Acórdão do Tribunal da Relação de Guimarães de 19.02.2013 (Maria da Purificação Carvalho)

Sumário: 1. Nos contratos de crédito ao consumo, a não entrega de exemplar de contrato (ou de proposta de contrato) subscrito pelo consumidor, no momento da assinatura, gera nulidade (art. 6.º, n.º 1 e 7.º, n.º 1 do DL 35[9]/91).

2. Ao apor a sua assinatura no verso da livrança dada à execução, depois da expressão “dou o meu aval ao subscritor”, a executada/oponente obrigou-se a pagá-la na data do seu vencimento, assumindo uma obrigação autónoma.

3. Funcionando o aval como uma obrigação autónoma que, embora se defina pela do avalizado, vive e subsiste independentemente desta, a avalista não pode opor ao portador da livrança os meios de defesa que competiriam ao avalizado, com excepção do pagamento.

4. Estas regras próprias dos títulos de créditos não se aplicam no plano das relações imediatas que são aquelas que são estabelecidas entre os respectivos sujeitos cambiários, isto é sem intermediação de outros intervenientes e, razão do endosso.

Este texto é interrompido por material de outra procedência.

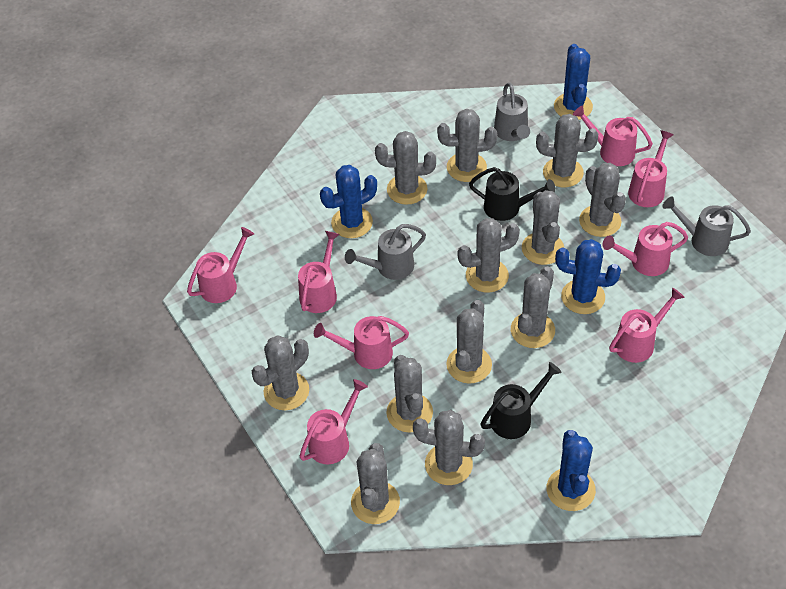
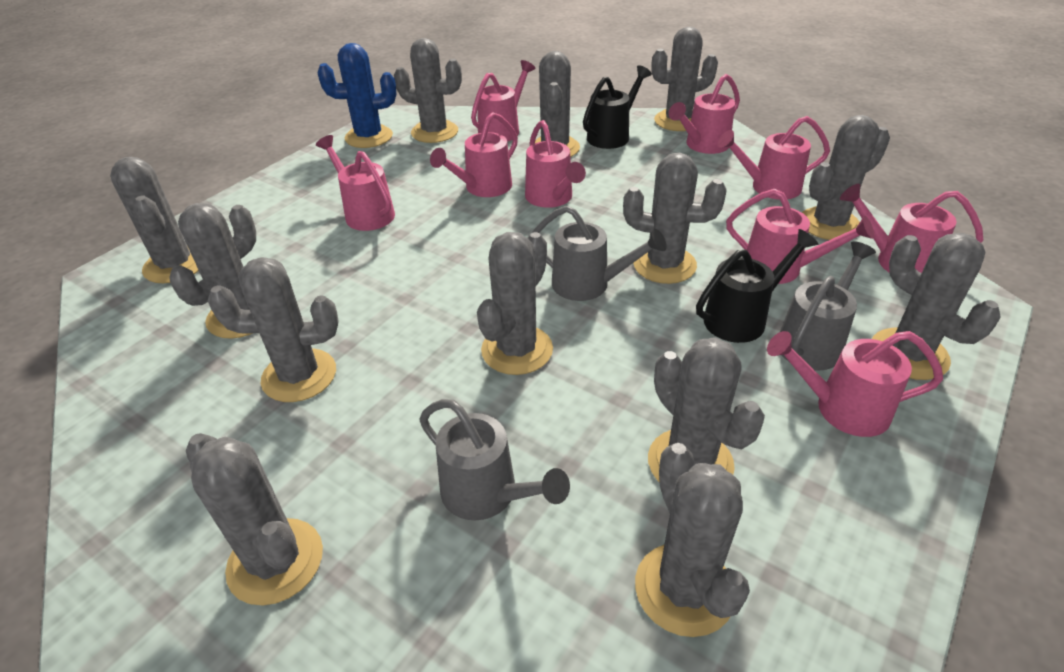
blue cactus: 4 -> 1
grey cactus: 12 -> 13
pink watering can: 8 -> 9

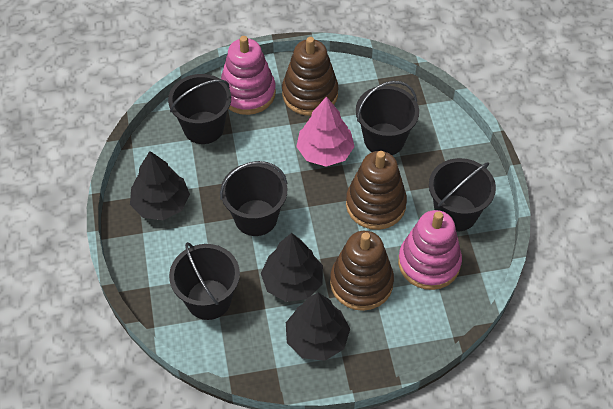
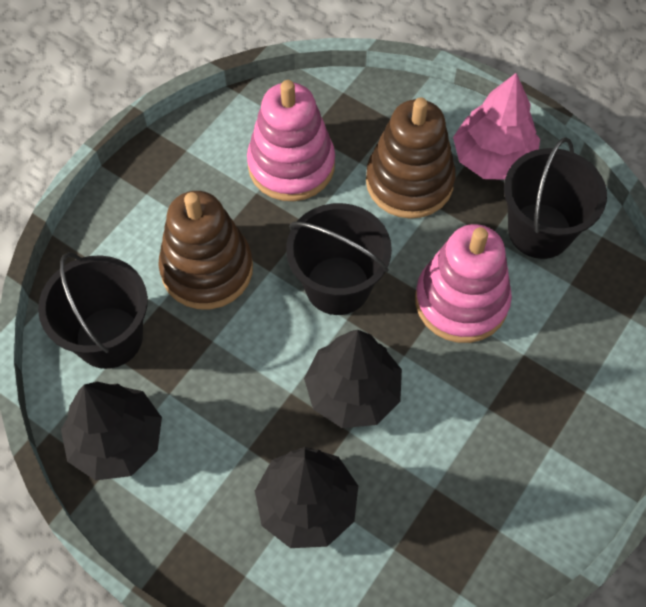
black bucket: 5 -> 3
brown stacking toy: 3 -> 2

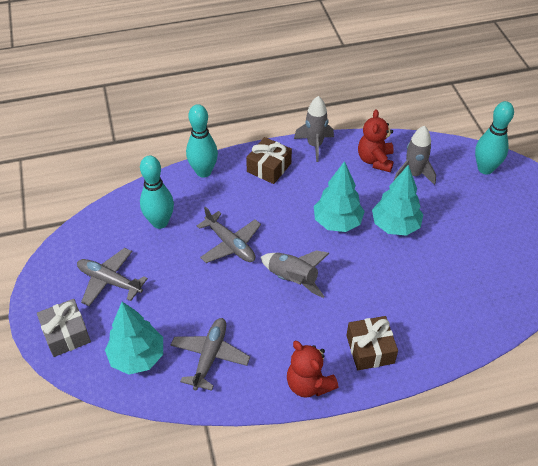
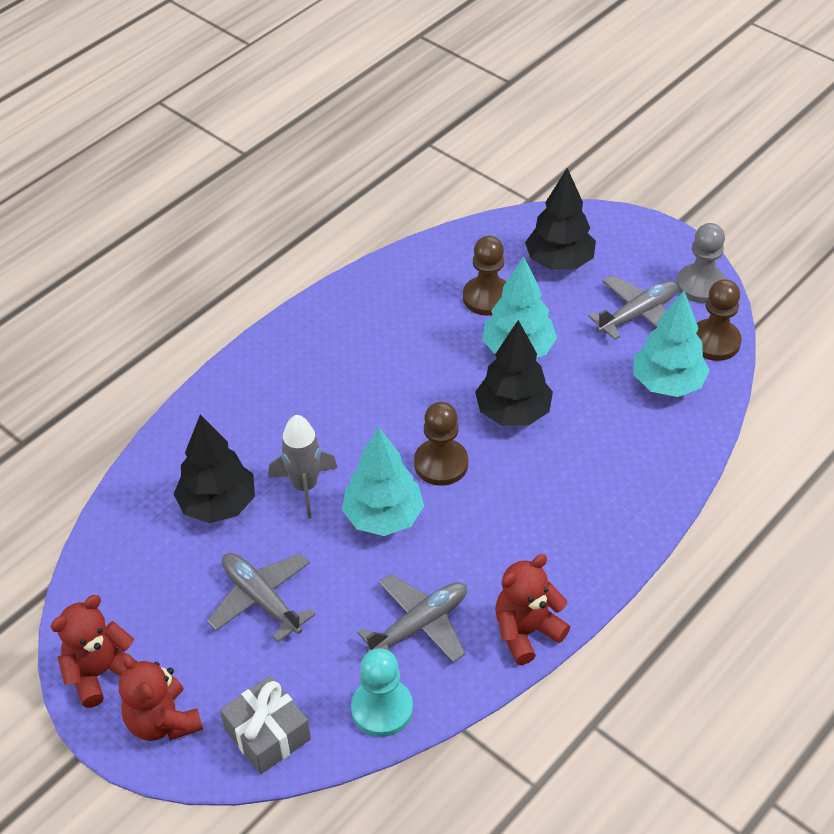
black tree: 0 -> 3
brown gift: 2 -> 0
brown pawn: 0 -> 3
grey pawn: 0 -> 1
grey rocket: 3 -> 1
red teddy bear: 2 -> 3
turquoise bowling pin: 3 -> 0
turquoise pawn: 0 -> 1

5. Tudo se passa como se a obrigação cambiária de aval deixasse de ser literal e abstracta, passando a relevar o conteúdo da convenção extra-cartular que se celebrou entre as partes.

6. E partes neste caso também são os avalistas que tiveram intervenção no negócio jurídico que esteve na base da subscrição da livrança, embora exclusivamente na qualidade de avalistas da livrança subscrita pelos mutuários e entregue à mutuante.

7. Consequentemente é-lhes permitido opor ao portador do título de crédito todos os meios de defesa que se baseiam na relação fundamental.